Our school professionals are under constant pressure to help funnel children into the mental health system and ultimately—and tragically for many—toward psychotropic drugs. Class sizes are often large and difficult to handle, children and youth are struggling with many kinds of distress, school counselors are overburdened, long-term non-drug therapies aren’t covered by the public health system, some parents and kids actively seek medical solutions, and so on. A doctor in the audience asked: “What am I supposed to do with the many families referred to me by the schools—families that expect diagnoses and prescriptions?”

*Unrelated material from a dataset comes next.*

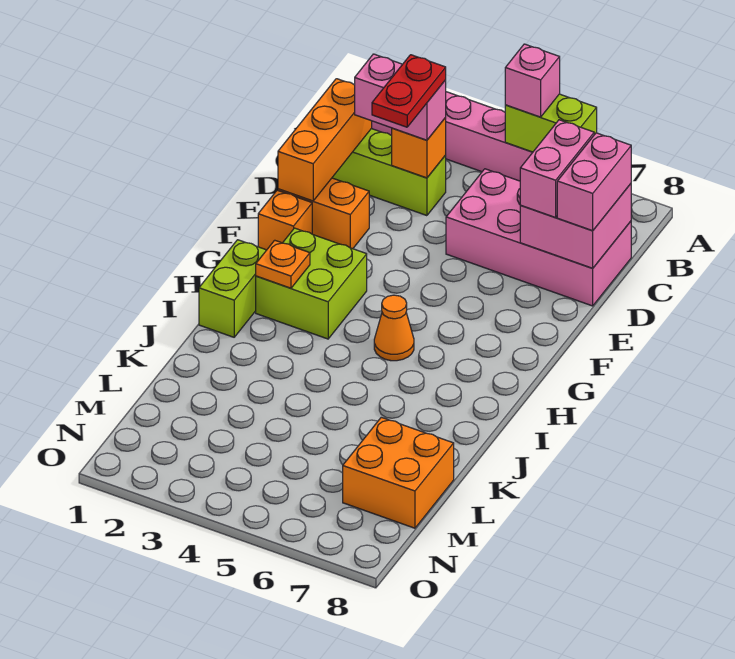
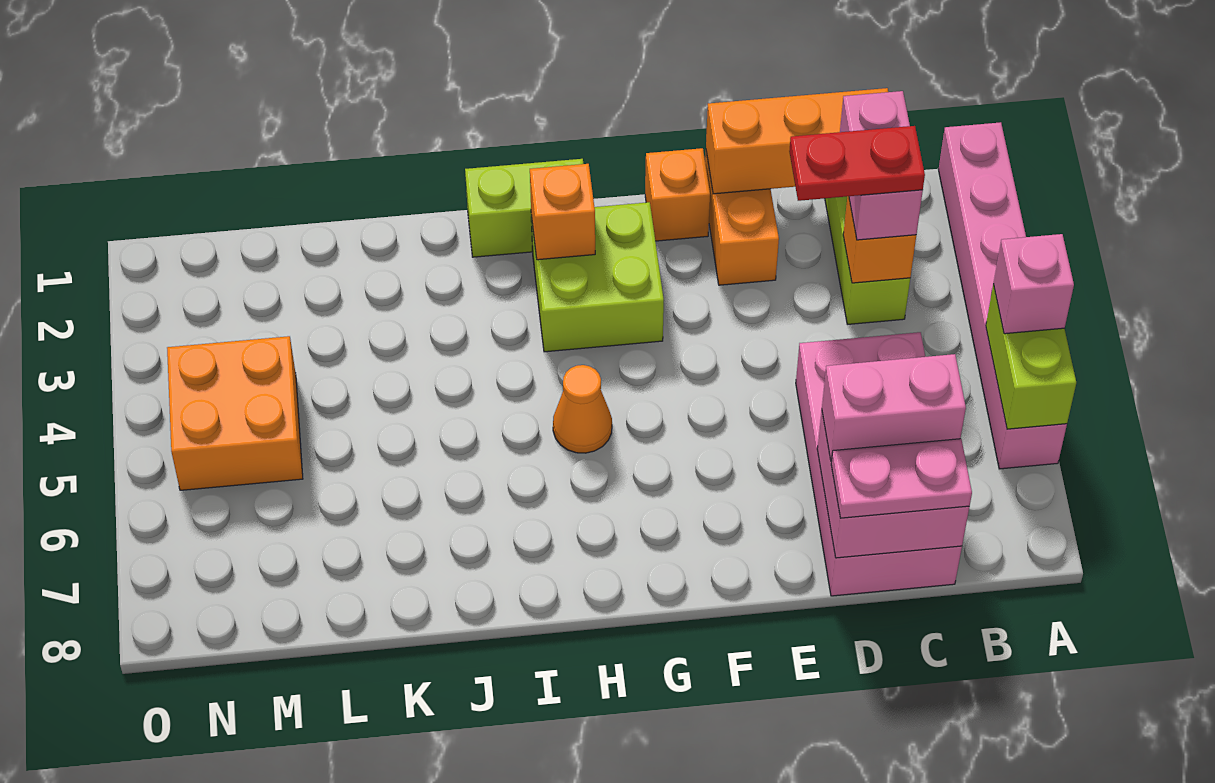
pink 1x2 brick [557,133,631,231] -> pink 1x2 plate [831,439,972,518]
orange 1x1 plate [256,240,310,288] -> orange 1x1 brick [530,164,595,260]
orange 2x2 brick [343,417,454,528] -> orange 2x2 brick moved to [167,336,303,490]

So, what alternative resources exist to help school counselors, teachers, administrators and doctors grapple with the many issues and challenges that get labeled as “child mental health problems”? We would love to be able to pass along more resources to the participants of our symposium. If you know of any good books and resources that offer effective, innovative approaches for professionals working in the school system, please post them in the comments section below.
Lessons Learned
Looking back at almost a decade of activism, we can’t say that we’ve changed the paradigm—the narrative, the standard of care, the priorities and policies of the Ministry of Health in British Columbia. That said, face-to-face with one person in a psych ward or home, meetings with discussion groups in a church basement, viewing and talking about films together, attendings workshops and being with 200-plus people in a library excited to hear Bob Whitaker and others—all of this has changed us, it’s changed other people, and it’s given us some active hope.
Some of us in Vancouver have explored alternative narratives that allow us to reframe and critically analyze our mental health crisis. Others have discovered alternative programs like the Hearing Voices Network and learned to be more accepting of diversity in behaviour, thought, and emotions. We know more about how and how not to support each other—people caught in the system for years, children at risk of entering the system, and those whom we love and care for. It seems to us that with very modest funding (perhaps just the faith that folks will give what they can at the door) and some volunteer support, a small group of people—with access to a library, a community centre, a church basement, a park with picnic tables, a backyard, or a table and some chairs and access to a laptop—can probably do at least as much as we’ve done. It also takes some goodwill and rudimentary manners—something we take turns at having more of or less off—hopefully more.